Es sprach für Axel, daß sich keine einzige Stimme erhob, die eine mißgünstige Bemerkung machte, sie hatten ihn alle viel zu gern, um ihm sein Glück zu neiden.
Das Erstaunen der Mutter und Heimchens, als der Wagen vor dem Gärtchen hielt und sie Alma an Axels Arm hereintreten sahen, war grenzenlos. Die drei andern Schwestern waren in der Schule, aber Tante Dora wurde aus ihrem Zimmer herbeigeholt und nahm innig teil an dem frohen Ereignis.
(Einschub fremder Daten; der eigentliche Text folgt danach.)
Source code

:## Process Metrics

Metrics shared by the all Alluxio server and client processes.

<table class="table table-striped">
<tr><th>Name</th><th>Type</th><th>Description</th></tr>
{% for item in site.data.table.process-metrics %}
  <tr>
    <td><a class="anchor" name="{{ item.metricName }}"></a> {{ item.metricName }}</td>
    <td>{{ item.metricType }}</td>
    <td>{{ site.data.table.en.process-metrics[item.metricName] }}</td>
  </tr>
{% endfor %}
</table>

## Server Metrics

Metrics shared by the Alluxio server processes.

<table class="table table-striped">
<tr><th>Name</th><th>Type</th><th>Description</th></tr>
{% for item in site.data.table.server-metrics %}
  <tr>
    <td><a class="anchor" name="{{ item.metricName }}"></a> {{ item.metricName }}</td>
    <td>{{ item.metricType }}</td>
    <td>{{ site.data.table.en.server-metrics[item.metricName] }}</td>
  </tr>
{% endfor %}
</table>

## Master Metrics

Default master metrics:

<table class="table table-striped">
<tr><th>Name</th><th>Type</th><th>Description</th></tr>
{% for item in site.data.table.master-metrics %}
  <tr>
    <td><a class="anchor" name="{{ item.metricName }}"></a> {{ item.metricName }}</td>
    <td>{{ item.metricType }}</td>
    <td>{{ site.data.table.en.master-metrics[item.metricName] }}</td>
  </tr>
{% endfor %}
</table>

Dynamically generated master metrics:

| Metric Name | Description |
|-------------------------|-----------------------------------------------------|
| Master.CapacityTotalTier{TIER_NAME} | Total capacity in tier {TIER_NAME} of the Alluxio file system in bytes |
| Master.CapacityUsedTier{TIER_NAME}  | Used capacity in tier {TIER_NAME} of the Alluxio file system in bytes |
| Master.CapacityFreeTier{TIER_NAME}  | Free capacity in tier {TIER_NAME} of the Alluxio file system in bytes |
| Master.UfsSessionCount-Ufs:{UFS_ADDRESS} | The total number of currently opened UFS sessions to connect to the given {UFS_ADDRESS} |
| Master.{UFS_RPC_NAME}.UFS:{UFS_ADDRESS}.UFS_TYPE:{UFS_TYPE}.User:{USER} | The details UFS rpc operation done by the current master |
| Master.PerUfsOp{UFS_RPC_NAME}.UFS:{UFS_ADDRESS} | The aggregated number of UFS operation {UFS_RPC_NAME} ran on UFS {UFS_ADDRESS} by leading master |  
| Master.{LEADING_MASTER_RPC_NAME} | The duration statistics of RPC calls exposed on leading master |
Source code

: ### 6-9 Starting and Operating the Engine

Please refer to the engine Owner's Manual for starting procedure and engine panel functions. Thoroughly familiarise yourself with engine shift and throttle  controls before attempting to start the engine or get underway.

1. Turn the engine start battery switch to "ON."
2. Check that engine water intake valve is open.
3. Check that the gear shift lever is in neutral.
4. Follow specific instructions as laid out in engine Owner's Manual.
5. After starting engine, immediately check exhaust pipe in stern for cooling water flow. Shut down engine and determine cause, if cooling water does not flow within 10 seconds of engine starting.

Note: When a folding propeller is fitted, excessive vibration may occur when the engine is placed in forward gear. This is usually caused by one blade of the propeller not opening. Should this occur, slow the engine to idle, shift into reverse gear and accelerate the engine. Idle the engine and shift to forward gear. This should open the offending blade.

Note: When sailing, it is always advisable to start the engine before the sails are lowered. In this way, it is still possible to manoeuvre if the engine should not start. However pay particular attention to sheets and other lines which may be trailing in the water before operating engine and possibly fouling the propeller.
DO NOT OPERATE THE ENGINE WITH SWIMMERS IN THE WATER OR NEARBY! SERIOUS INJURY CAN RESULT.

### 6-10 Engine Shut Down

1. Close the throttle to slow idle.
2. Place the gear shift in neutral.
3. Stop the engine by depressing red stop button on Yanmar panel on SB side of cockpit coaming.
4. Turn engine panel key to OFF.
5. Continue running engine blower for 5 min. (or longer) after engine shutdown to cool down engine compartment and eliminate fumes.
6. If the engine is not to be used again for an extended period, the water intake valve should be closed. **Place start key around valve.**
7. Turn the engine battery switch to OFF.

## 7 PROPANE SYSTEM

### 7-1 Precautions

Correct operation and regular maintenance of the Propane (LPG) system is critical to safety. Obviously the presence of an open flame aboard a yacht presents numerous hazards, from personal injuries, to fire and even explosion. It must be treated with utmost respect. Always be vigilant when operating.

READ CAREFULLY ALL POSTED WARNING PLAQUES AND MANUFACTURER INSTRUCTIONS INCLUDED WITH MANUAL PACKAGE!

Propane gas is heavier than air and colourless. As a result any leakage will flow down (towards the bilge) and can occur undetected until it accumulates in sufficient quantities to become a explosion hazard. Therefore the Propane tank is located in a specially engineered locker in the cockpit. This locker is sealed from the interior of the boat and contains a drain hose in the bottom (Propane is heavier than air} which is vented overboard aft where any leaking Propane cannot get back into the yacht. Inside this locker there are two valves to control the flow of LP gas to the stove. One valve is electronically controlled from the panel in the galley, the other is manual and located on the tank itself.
Herr Westerholz küßte Frau von Brenkens Hand und bat: »Nehmen Sie meine Kleine in den Kreis ihrer Kinder auf, gnädige Frau, sie hat jetzt wieder eine Mutter!«
Heimchen umarmte immer wieder den geliebten Bruder und die neue Schwester.
»Nun haben wir zwei Brautpaare in der Familie,« jubelte sie. »Wie wird sich Robert freuen!«
Als Gertrud zu Mittag nach Hause kam und von Axels Verlobung erfuhr, gestand sie ihm, daß sie sein Geheimnis geahnt habe.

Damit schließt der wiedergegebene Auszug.